Au crépuscule, lorsque les rayons solaires caressent pour une dernière fois de la journée la terre, les hommes, les plantes et les immeubles, Guy dilue discrètement le philtre dans la tasse de thé vert de Rosemary et susurre : 

— Rosemary, veux-tu venir contempler le coucher du soleil avec moi tout en dégustant notre thé vert ?

Un bruit de pas feutré s’entend derrière son dos. Se retournant, il sourit à son épouse. Cette dernière, très intriguée et étonnée de l’invitation, s'assoit sur le siège voisin et prend sa tasse. Sirotant son thé, la jeune blonde est gênée par le regard de son mari sur elle, un regard insistant, insaisissable, insatiable et indiscret, étrange et indéfinissable. Guy murmure : 

— Ma chérie, rejoins-moi dans notre lit ! Il faut bien profiter de la beauté que nous donne la nuit ! Ne t'oppose pas à ma demande, ma chère et bien-aimée Rosemary !
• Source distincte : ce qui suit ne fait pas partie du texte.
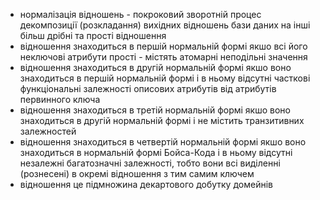 - нормалізація відношень - покроковий зворотній процес декомпозиції (розкладання) вихідних відношень бази даних на інші більш дрібні та прості відношення
- відношення знаходиться в першій нормальній формі якшо всі його неключові атрибути прості - містять атомарні неподільні значення
- відношення знаходиться в другій нормальній формі якшо воно знаходиться в першій нормальній формі і в ньому відсутні часткові функціональні залежності описових атрибутів від атрибутів первинного ключа
- відношення знаходиться в третій нормальній формі якшо воно знаходиться в другій нормальній формі і не містить транзитивних залежностей
- відношення знаходиться в четвертій нормальній формі якшо воно знаходиться в нормальній формі Бойса-Кода і в ньому відсутні незалежні багатозначні залежності, тобто вони всі виділенні (рознесені) в окремі відношення з тим самим ключем
- відношення це підмножина декартового добутку домейнів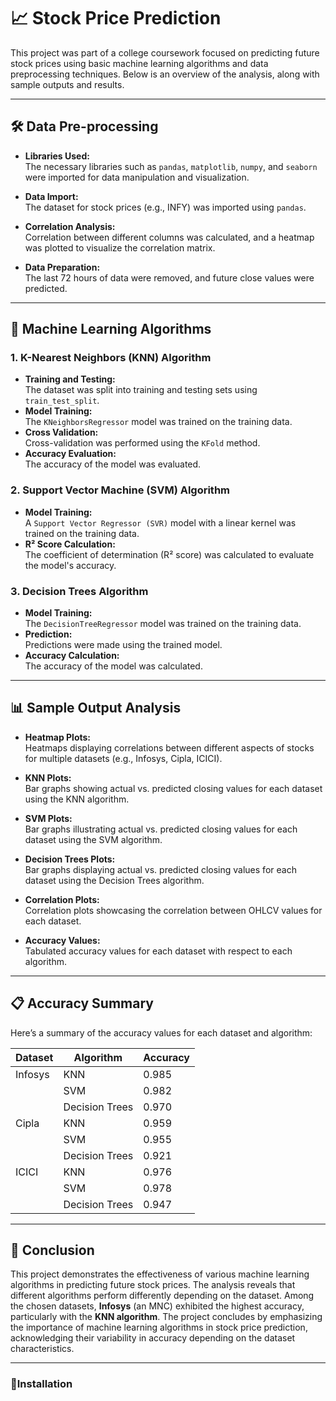 # 📈 Stock Price Prediction

This project was part of a college coursework focused on predicting future stock prices using basic machine learning algorithms and data preprocessing techniques. Below is an overview of the analysis, along with sample outputs and results.

---

## 🛠️ Data Pre-processing

- **Libraries Used:**  
  The necessary libraries such as `pandas`, `matplotlib`, `numpy`, and `seaborn` were imported for data manipulation and visualization.

- **Data Import:**  
  The dataset for stock prices (e.g., INFY) was imported using `pandas`.

- **Correlation Analysis:**  
  Correlation between different columns was calculated, and a heatmap was plotted to visualize the correlation matrix.

- **Data Preparation:**  
  The last 72 hours of data were removed, and future close values were predicted.

---

## 🤖 Machine Learning Algorithms

### 1. K-Nearest Neighbors (KNN) Algorithm
- **Training and Testing:**  
  The dataset was split into training and testing sets using `train_test_split`.
- **Model Training:**  
  The `KNeighborsRegressor` model was trained on the training data.
- **Cross Validation:**  
  Cross-validation was performed using the `KFold` method.
- **Accuracy Evaluation:**  
  The accuracy of the model was evaluated.

### 2. Support Vector Machine (SVM) Algorithm
- **Model Training:**  
  A `Support Vector Regressor (SVR)` model with a linear kernel was trained on the training data.
- **R² Score Calculation:**  
  The coefficient of determination (R² score) was calculated to evaluate the model's accuracy.

### 3. Decision Trees Algorithm
- **Model Training:**  
  The `DecisionTreeRegressor` model was trained on the training data.
- **Prediction:**  
  Predictions were made using the trained model.
- **Accuracy Calculation:**  
  The accuracy of the model was calculated.

---

## 📊 Sample Output Analysis

- **Heatmap Plots:**  
  Heatmaps displaying correlations between different aspects of stocks for multiple datasets (e.g., Infosys, Cipla, ICICI).

- **KNN Plots:**  
  Bar graphs showing actual vs. predicted closing values for each dataset using the KNN algorithm.

- **SVM Plots:**  
  Bar graphs illustrating actual vs. predicted closing values for each dataset using the SVM algorithm.

- **Decision Trees Plots:**  
  Bar graphs displaying actual vs. predicted closing values for each dataset using the Decision Trees algorithm.

- **Correlation Plots:**  
  Correlation plots showcasing the correlation between OHLCV values for each dataset.

- **Accuracy Values:**  
  Tabulated accuracy values for each dataset with respect to each algorithm.

---

## 📋 Accuracy Summary

Here’s a summary of the accuracy values for each dataset and algorithm:

| Dataset | Algorithm      | Accuracy |
| ------- | -------------- | -------- |
| Infosys | KNN            | 0.985    |
|         | SVM            | 0.982    |
|         | Decision Trees | 0.970    |
| Cipla   | KNN            | 0.959    |
|         | SVM            | 0.955    |
|         | Decision Trees | 0.921    |
| ICICI   | KNN            | 0.976    |
|         | SVM            | 0.978    |
|         | Decision Trees | 0.947    |

---

## 🎯 Conclusion

This project demonstrates the effectiveness of various machine learning algorithms in predicting future stock prices. The analysis reveals that different algorithms perform differently depending on the dataset. Among the chosen datasets, **Infosys** (an MNC) exhibited the highest accuracy, particularly with the **KNN algorithm**. The project concludes by emphasizing the importance of machine learning algorithms in stock price prediction, acknowledging their variability in accuracy depending on the dataset characteristics.

---

### 🚀Installation




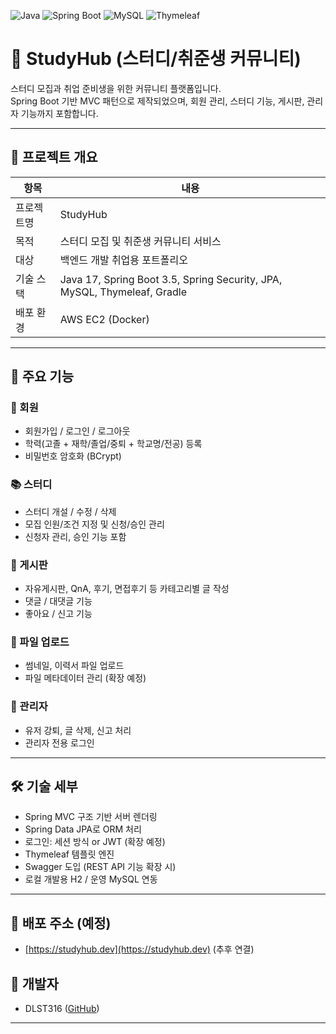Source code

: ![Java](https://img.shields.io/badge/Java-17-blue)
![Spring Boot](https://img.shields.io/badge/Spring%20Boot-3.5-brightgreen)
![MySQL](https://img.shields.io/badge/DB-MySQL-yellow)
![Thymeleaf](https://img.shields.io/badge/View-Thymeleaf-lightgrey)

# 🧠 StudyHub (스터디/취준생 커뮤니티)

스터디 모집과 취업 준비생을 위한 커뮤니티 플랫폼입니다.  
Spring Boot 기반 MVC 패턴으로 제작되었으며, 회원 관리, 스터디 기능, 게시판, 관리자 기능까지 포함합니다.

---

## 🚀 프로젝트 개요

| 항목    | 내용                                                                       |
|-------|--------------------------------------------------------------------------|
| 프로젝트명 | StudyHub                                                                 |
| 목적    | 스터디 모집 및 취준생 커뮤니티 서비스                                                    |
| 대상    | 백엔드 개발 취업용 포트폴리오                                                         |
| 기술 스택 | Java 17, Spring Boot 3.5, Spring Security, JPA, MySQL, Thymeleaf, Gradle |
| 배포 환경 | AWS EC2 (Docker)                                                         |

---

## 🧩 주요 기능

### 🔐 회원
- 회원가입 / 로그인 / 로그아웃
- 학력(고졸 + 재학/졸업/중퇴 + 학교명/전공) 등록
- 비밀번호 암호화 (BCrypt)

### 📚 스터디
- 스터디 개설 / 수정 / 삭제
- 모집 인원/조건 지정 및 신청/승인 관리
- 신청자 관리, 승인 기능 포함

### 📝 게시판
- 자유게시판, QnA, 후기, 면접후기 등 카테고리별 글 작성
- 댓글 / 대댓글 기능
- 좋아요 / 신고 기능

### 📁 파일 업로드
- 썸네일, 이력서 파일 업로드
- 파일 메타데이터 관리 (확장 예정)

### 👑 관리자
- 유저 강퇴, 글 삭제, 신고 처리
- 관리자 전용 로그인

---

## 🛠 기술 세부

- Spring MVC 구조 기반 서버 렌더링
- Spring Data JPA로 ORM 처리
- 로그인: 세션 방식 or JWT (확장 예정)
- Thymeleaf 템플릿 엔진
- Swagger 도입 (REST API 기능 확장 시)
- 로컬 개발용 H2 / 운영 MySQL 연동


---

## 🔗 배포 주소 (예정)
- [https://studyhub.dev](https://studyhub.dev) (추후 연결)

## 👤 개발자
- DLST316 ([GitHub](https://github.com/DLST316))

---
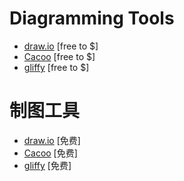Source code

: # Diagramming Tools

* [draw.io](https://www.draw.io/) [free to $]
* [Cacoo](https://cacoo.com) [free to $]
* [gliffy](https://www.gliffy.com/products/online/) [free to $]

# 制图工具

* [draw.io](https://www.draw.io/) [免费]
* [Cacoo](https://cacoo.com) [免费]
* [gliffy](https://www.gliffy.com/products/online/) [免费]













































 







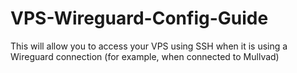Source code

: # VPS-Wireguard-Config-Guide
This will allow you to access your VPS using SSH when it is using a Wireguard connection (for example, when connected to Mullvad)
Déposant la tasse, elle tourne sa tête vers lui et demande : 

— Je n’ai pas compris ce que tu as dit…

— Rien ma chère… Allons dormir !

La jeune et grande femme opine du chef et se rend jusqu’au lit, suivi de son mari qui brûle de désir pour elle, n’ayant pas remarqué qu’il reste un peu de thé et de potion dans la tasse… 
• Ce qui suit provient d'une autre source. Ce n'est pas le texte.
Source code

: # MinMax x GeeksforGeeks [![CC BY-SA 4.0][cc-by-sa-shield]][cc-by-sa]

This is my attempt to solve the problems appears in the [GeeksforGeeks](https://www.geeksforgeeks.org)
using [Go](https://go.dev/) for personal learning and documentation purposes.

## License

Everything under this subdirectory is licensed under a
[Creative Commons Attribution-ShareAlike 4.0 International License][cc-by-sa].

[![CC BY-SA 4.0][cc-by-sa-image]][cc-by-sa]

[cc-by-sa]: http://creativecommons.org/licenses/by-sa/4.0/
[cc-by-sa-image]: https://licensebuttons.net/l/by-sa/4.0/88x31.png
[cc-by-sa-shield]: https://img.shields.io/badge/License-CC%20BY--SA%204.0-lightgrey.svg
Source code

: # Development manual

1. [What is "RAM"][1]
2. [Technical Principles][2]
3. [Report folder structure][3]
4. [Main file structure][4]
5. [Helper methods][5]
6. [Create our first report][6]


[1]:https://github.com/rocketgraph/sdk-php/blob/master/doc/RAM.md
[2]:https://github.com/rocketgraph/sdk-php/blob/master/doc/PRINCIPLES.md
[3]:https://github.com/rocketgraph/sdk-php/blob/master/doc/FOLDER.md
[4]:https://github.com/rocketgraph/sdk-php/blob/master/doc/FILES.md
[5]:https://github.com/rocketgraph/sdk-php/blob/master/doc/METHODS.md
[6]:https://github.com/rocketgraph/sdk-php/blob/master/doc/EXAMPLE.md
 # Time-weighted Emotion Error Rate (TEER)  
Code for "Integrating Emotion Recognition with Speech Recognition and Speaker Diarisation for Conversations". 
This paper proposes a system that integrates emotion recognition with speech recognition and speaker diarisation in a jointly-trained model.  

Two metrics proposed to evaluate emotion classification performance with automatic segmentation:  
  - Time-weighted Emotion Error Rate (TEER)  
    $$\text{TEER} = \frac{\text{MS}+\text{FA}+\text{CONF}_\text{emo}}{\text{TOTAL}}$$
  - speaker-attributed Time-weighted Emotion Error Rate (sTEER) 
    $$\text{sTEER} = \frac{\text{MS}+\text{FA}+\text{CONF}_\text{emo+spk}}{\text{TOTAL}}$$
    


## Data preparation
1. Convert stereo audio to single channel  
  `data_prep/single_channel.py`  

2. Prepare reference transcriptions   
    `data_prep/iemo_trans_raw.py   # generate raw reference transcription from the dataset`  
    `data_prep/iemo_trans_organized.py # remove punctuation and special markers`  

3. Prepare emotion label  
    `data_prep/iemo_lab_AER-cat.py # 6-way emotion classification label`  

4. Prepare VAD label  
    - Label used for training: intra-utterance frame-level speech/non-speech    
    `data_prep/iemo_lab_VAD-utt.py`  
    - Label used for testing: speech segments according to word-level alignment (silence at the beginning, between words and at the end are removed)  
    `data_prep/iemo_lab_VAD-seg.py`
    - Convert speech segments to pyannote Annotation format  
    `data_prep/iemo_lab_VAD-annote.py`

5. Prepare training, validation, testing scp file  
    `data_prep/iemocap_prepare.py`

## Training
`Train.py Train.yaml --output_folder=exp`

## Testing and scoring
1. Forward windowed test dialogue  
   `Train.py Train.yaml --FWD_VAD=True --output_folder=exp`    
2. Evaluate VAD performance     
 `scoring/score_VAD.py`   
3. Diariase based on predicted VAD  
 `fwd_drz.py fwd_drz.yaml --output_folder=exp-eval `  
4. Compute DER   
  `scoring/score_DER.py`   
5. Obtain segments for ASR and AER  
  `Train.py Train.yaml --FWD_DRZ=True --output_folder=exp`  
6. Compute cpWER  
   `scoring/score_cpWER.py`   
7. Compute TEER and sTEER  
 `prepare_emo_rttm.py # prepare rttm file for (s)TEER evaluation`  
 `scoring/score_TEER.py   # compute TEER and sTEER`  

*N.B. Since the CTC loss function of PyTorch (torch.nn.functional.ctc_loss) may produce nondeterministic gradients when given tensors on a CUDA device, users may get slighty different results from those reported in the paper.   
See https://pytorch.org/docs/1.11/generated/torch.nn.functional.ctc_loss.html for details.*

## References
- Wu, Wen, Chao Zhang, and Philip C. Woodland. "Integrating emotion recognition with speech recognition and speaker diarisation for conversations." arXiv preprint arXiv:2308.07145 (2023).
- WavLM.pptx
Au moment où Guy essaie de forcer son épouse, alors que la lune brille au firmament, Rosemary se dégage subitement de son étreinte et lui hurle, debout, contre la fenêtre : 

— Guy, qu’est-ce qui te prend ? Laisse-moi dormir !

L’interpellé lève ses yeux brillants d’un désir incontrôlé et d’un feu étrange et, d’une voix enrouée, ordonne : 

— Femme, pourquoi me fuis-tu ? Reviens à mes côtés !

Il se lève pour la saisir, mais, plus rapide, elle sort de la chambre et s’arrête au salon. Guy, accourant jusqu’au cadre de porte, observe le spectacle qui s’offre à lui : Rosemarie en robe de nuit cachée derrière un siège, la lune qui éclaire par endroit la pièce et les tasses de thé qui sommeillent sur la table. Comme dégrisé, le comédien s’approche à pas de loup de la table et note la tasse de Rosemary qui contient encore un peu de thé. Comme un arbre frappé par la foudre, le trentenaire prend conscience que son épouse n’a pas bu le philtre jusqu’à la dernière goutte et que ses suggestions et tentatives de séductions sont vaines. Une rage gronde dans sa virile poitrine, fâché contre son insouciance, le comédien tourne le dos à sa femme et revient dans leur lit, se promettant ne pas rater le coup la prochaine fois.